When viewed across orbital layers, then the significance of OOS becomes even more apparent.
- GEO asset extension layer
● High value satellites require life extension and orbital repositioning. Servicing here is used as a tool to maximise Return on Investment (ROI).
- LEO constellation maintenance layer
● Here the focus shifts to: Debris removal; End-of-Life (EOL) disposal, and; Fleet management
- Transitional Operations: Cross orbit servicing
In future, systems are likely to operate across multiple of these domains, enabling a form of orbital logistics mobility, where servicing vehicles function as infrastructure tugs between orbital zones, thereby creating a new category of s[ace capability known as orbital persistence maintenance.

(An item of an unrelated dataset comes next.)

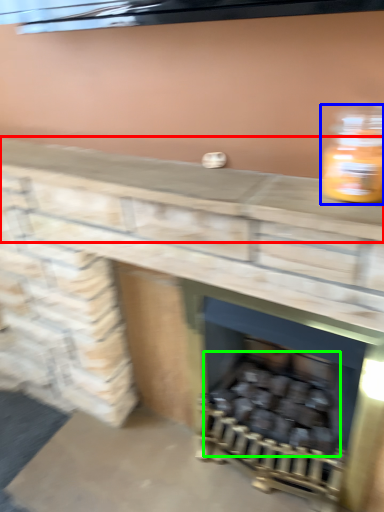
Question: Which is farther away from counter top (highlighted by a red box)? bottle (highlighted by a blue box) or burn (highlighted by a green box)?

Choices:
 (A) bottle
 (B) burn

Answer: (B)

Despite strategic promise, OOS is constrained by four main structural factors:
- Physical constraints
● Limited cocking windows coupled with the requirement for extreme precisions restricts the number of missions per vehicle.
- Industrial constraints
● OOS systems usually require high-certification manufacturing cycles and tightly integrated hardware-software stacks.
- Regulatory constraints
● Liability and sovereignty are regulatory lacunae considering that space is multi-jurisdicitional, public good
- Economic constraints
● Servicing only scales if orbital density and satellite value justify intervention costs. For this reason, under utilisation risks turning servicing assets into stranded capital.
There are three main takeaways to note from the foregoing discussion.
Firstly, satellites are notably becoming managed nodes within a continuous operational environment, as opposed to fully autonomous assets. Secondly, value creation is slowly shifting from launch capability to lifecycle optimisation. And thirdly, and resultantly, orbital governance is no longer theoretical. This case study has ultimately demonstrated that servicing systems are introducing the early foundations of an orbital logistics economy, where maintenance, refuelling, debris removal and asset repositioning all become standardised services as opposed to bespoke missions.
OOS will not replace existing systems if launch and satellite design by a long shot, however, it overlays them with a persistent layer of maintenance and optimisation. Think of it like a car servicing cycle, and the implication would thus be subtle though significant. Orbit is becoming an environment requiring staged management. Starfish Space’s Otter programme therefore illustrates this shift clearly, where satellites have evolved beyond mere endpoints of engineering cycles. In the ongoing, dynamic system of orbital management, the defining feature of space infrastructure will be continuity.